IN CRISIS MODE: ‘Ultimate duty’ is to prevent a Le Pen victory, says Hollande –
PARIS: Far-right leader Marine Le Pen could win the forthcoming presidential election in France, President Francois Hollande warned on Monday, vowing to “do everything” in his power to stop it happening.
Polls suggest that Le Pen, leader of the National Front (FN), is likely to win the first round of France’s election on April 23.
However, surveys also show she would then lose in the deciding second-round run-off on May 7 either to the centrist and pro-business Emmanuel Macron or conservative candidate Francois Fillon.
But with Fillon’s campaign in turmoil over accusations he paid his wife for a fake parliamentary job from public funds, analysts have warned that the election is extremely difficult to predict.
“There is a threat” of Le Pen winning the election, Hollande acknowledged in comments to French daily Le Monde — part of an interview with six European papers.
“The far-right has not been so high (in the polls) for more than 30 years but France will not give in,” vowed the president.
France “is aware that the vote on April 23 and May 7 will determine not only the fate of our country but also the future of the European project itself,” he added.
Le Pen has vowed to ditch the euro as France’s currency if elected and hold a referendum on the country’s membership of the European Union.
Hollande, who has battled stubbornly high unemployment throughout his five-year term and has suffered low poll ratings, decided last year not to run for a second term.
He said it was his “last duty… to do everything to ensure that France is not convinced by such a plan” of taking the country out of the EU.
Meanwhile, former prime minister Alain Juppe said on Monday he had decided “once and for all” not to stand in election, dashing the hopes of many in his conservative party whose scandal-hit candidate faces defeat.
Juppe said Francois Fillon had wasted a chance of victory, calling the 63 year-old obstinate for staying on in the face of an inquiry into alleged misuse of public funds.

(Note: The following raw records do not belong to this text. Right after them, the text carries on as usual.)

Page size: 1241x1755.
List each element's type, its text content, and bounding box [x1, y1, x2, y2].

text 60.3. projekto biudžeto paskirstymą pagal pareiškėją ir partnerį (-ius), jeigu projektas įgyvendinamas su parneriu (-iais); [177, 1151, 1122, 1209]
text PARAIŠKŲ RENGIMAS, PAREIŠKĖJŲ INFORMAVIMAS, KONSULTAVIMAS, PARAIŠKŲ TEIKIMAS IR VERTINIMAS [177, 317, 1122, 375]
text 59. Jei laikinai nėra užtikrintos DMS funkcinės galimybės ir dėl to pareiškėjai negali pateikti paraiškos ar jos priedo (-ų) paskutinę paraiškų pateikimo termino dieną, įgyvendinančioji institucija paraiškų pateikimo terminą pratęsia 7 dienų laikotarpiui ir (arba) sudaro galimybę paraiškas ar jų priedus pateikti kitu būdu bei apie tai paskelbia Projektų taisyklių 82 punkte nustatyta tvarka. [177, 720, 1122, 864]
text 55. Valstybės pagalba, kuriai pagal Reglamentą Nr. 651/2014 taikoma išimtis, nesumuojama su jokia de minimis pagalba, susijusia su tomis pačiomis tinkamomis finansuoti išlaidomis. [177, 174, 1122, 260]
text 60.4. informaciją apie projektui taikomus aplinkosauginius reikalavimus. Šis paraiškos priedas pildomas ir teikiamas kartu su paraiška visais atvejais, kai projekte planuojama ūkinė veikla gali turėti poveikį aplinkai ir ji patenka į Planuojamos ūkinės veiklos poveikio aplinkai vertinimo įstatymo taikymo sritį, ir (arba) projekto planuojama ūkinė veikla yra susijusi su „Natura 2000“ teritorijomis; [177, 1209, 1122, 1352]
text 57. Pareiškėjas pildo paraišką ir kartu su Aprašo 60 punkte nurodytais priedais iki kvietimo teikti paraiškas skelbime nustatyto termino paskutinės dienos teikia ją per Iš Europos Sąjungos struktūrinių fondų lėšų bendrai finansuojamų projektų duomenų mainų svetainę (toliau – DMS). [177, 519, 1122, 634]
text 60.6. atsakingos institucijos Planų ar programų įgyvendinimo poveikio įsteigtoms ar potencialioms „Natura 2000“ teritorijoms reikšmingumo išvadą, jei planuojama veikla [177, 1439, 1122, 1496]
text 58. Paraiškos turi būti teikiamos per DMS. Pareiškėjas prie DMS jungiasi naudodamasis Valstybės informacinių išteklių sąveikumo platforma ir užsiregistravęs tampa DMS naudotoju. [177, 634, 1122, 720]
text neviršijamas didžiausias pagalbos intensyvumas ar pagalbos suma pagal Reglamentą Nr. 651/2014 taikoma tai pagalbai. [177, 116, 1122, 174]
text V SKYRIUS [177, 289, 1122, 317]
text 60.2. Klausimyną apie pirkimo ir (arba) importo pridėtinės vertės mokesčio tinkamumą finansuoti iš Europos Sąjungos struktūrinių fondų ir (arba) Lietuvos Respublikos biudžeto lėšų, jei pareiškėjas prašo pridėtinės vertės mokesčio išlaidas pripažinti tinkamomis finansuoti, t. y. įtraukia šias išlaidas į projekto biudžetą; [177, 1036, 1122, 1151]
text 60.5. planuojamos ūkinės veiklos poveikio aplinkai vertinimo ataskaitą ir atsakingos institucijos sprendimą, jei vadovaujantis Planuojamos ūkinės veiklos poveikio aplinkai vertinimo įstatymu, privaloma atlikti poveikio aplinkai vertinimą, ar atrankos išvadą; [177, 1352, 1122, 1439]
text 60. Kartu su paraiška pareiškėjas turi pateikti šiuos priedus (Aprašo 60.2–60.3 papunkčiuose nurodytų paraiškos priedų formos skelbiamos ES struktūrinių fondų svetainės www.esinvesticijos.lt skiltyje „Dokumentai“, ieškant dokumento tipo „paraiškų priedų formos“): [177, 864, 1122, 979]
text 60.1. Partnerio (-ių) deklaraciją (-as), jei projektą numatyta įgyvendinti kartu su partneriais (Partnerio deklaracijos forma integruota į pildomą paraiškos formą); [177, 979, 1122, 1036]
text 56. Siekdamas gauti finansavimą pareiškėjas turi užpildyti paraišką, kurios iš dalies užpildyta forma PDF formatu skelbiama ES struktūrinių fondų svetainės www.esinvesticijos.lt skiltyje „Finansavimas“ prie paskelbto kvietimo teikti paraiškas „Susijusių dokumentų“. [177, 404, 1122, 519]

Opinion polls show him crashing out in the first round.
Juppe offered no alternative plan less than 50 days from the April 23 vote.
Earlier on Monday, former French president Nicolas Sarkozy urged Fillon and Juppe to meet with him in a bid find a way out of the crisis.

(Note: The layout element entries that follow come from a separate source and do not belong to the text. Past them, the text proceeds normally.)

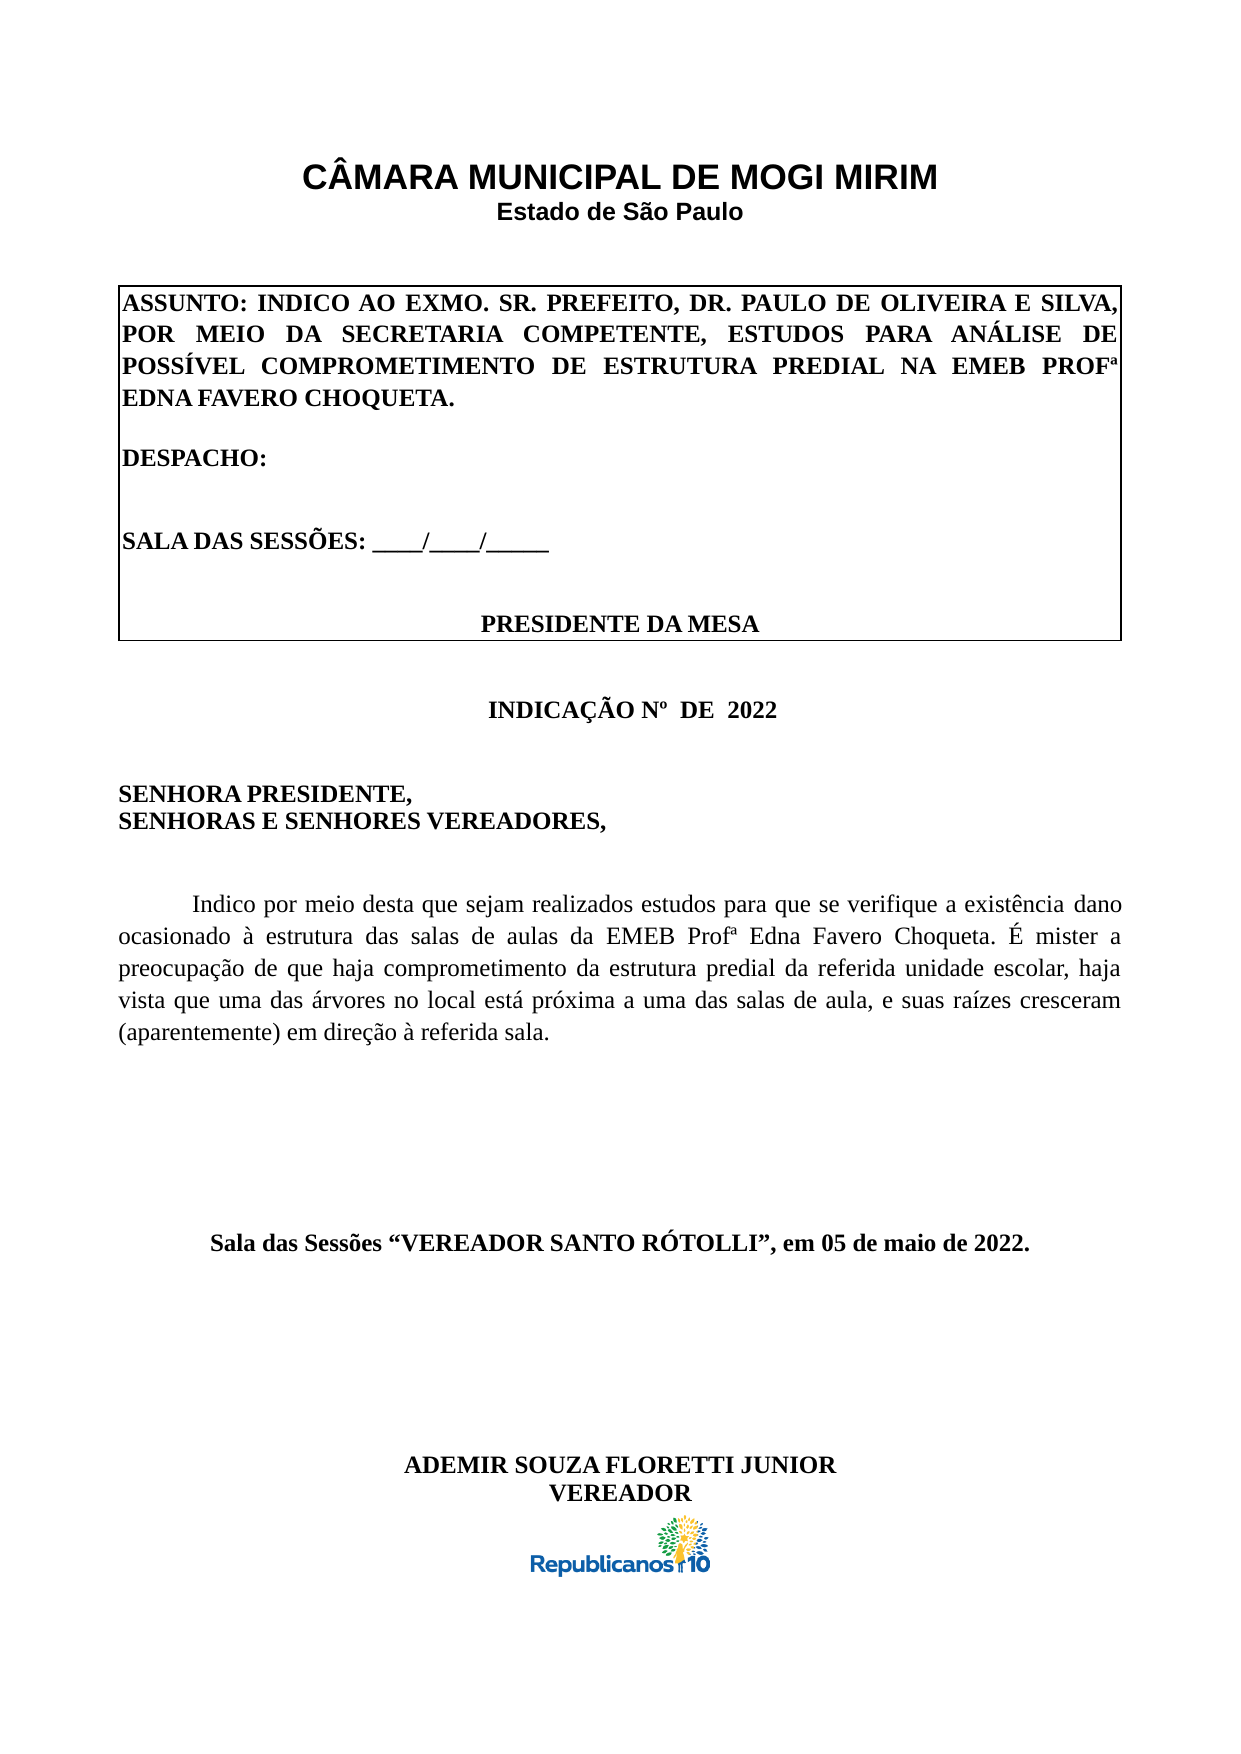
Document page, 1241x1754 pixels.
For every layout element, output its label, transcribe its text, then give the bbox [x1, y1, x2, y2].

text SENHORA PRESIDENTE, [118, 780, 1122, 807]
text ADEMIR SOUZA FLORETTI JUNIOR [118, 1451, 1122, 1479]
text INDICAÇÃO Nº DE 2022 [118, 697, 1122, 724]
text SENHORAS E SENHORES VEREADORES, [118, 807, 1122, 835]
picture [530, 1509, 710, 1589]
text ASSUNTO: INDICO AO EXMO. SR. PREFEITO, DR. PAULO DE OLIVEIRA E SILVA, POR MEIO DA SECRETARIA COMPETENTE, ESTUDOS PARA ANÁLISE DE POSSÍVEL COMPROMETIMENTO DE ESTRUTURA PREDIAL NA EMEB PROFª EDNA FAVERO CHOQUETA. [120, 287, 1120, 412]
text Sala das Sessões “VEREADOR SANTO RÓTOLLI”, em 05 de maio de 2022. [118, 1229, 1122, 1257]
text DESPACHO: [120, 440, 1120, 471]
text PRESIDENTE DA MESA [120, 606, 1120, 640]
text SALA DAS SESSÕES: ____/____/_____ [120, 523, 1120, 554]
text Indico por meio desta que sejam realizados estudos para que se verifique a existência dano ocasionado à estrutura das salas de aulas da EMEB Profª Edna Favero Choqueta. É mister a preocupação de que haja comprometimento da estrutura predial da referida unidade escolar, haja vista que uma das árvores no local está próxima a uma das salas de aula, e suas raízes cresceram (aparentemente) em direção à referida sala. [118, 891, 1122, 1045]
text VEREADOR [118, 1479, 1122, 1507]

Sarkozy’s camp agreed to ask prominent party member Christian Jacob to meet Fillon and ask him to find a replacement, the ally of Sarkozy said.

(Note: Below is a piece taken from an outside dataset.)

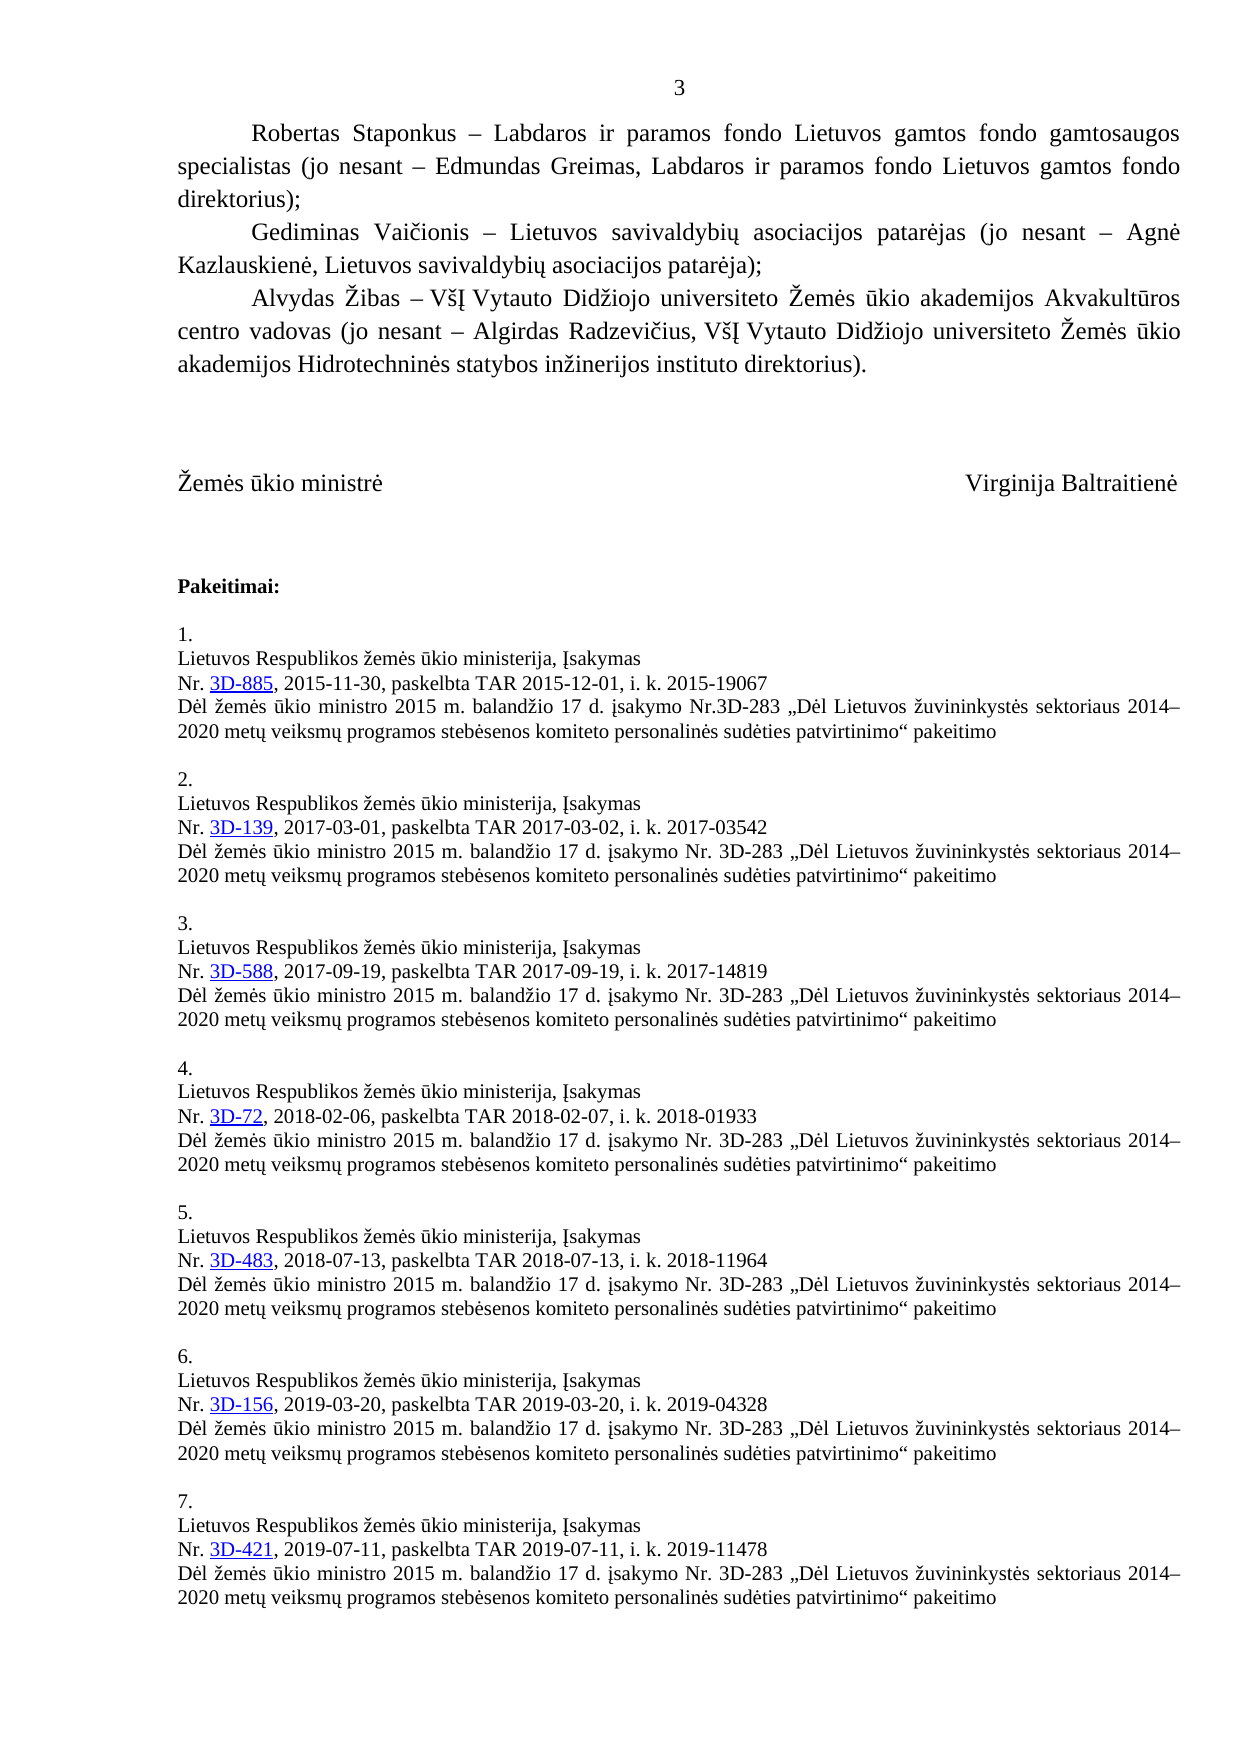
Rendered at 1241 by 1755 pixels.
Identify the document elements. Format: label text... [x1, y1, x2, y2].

Fillon denies wrongdoing. However, his supporters have deserted him in droves since the scandal surfaced and he subsequently reneged on a pledge to stand down should he face being placed under formal investigation.
Calls for Juppe to take Fillon’s place had been increasing inside The Republicans party in recent days.
Sarkozy said on his Twitter feed he wanted a meeting to ensure a “dignified and credible way out from a situation which cannot last any longer and which is the source of deep concerns among French people”.
Juppe did not mention Sarkozy’s plan.
Juppe, who along with Sarkozy lost to Fillon in a November primary vote, said he decided against standing because it had become harder than ever to unite his party and because voters wanted fresh faces.
Despite the calls for Juppe to stand, party sources say supporters of Sarkozy had baulked at such a swap.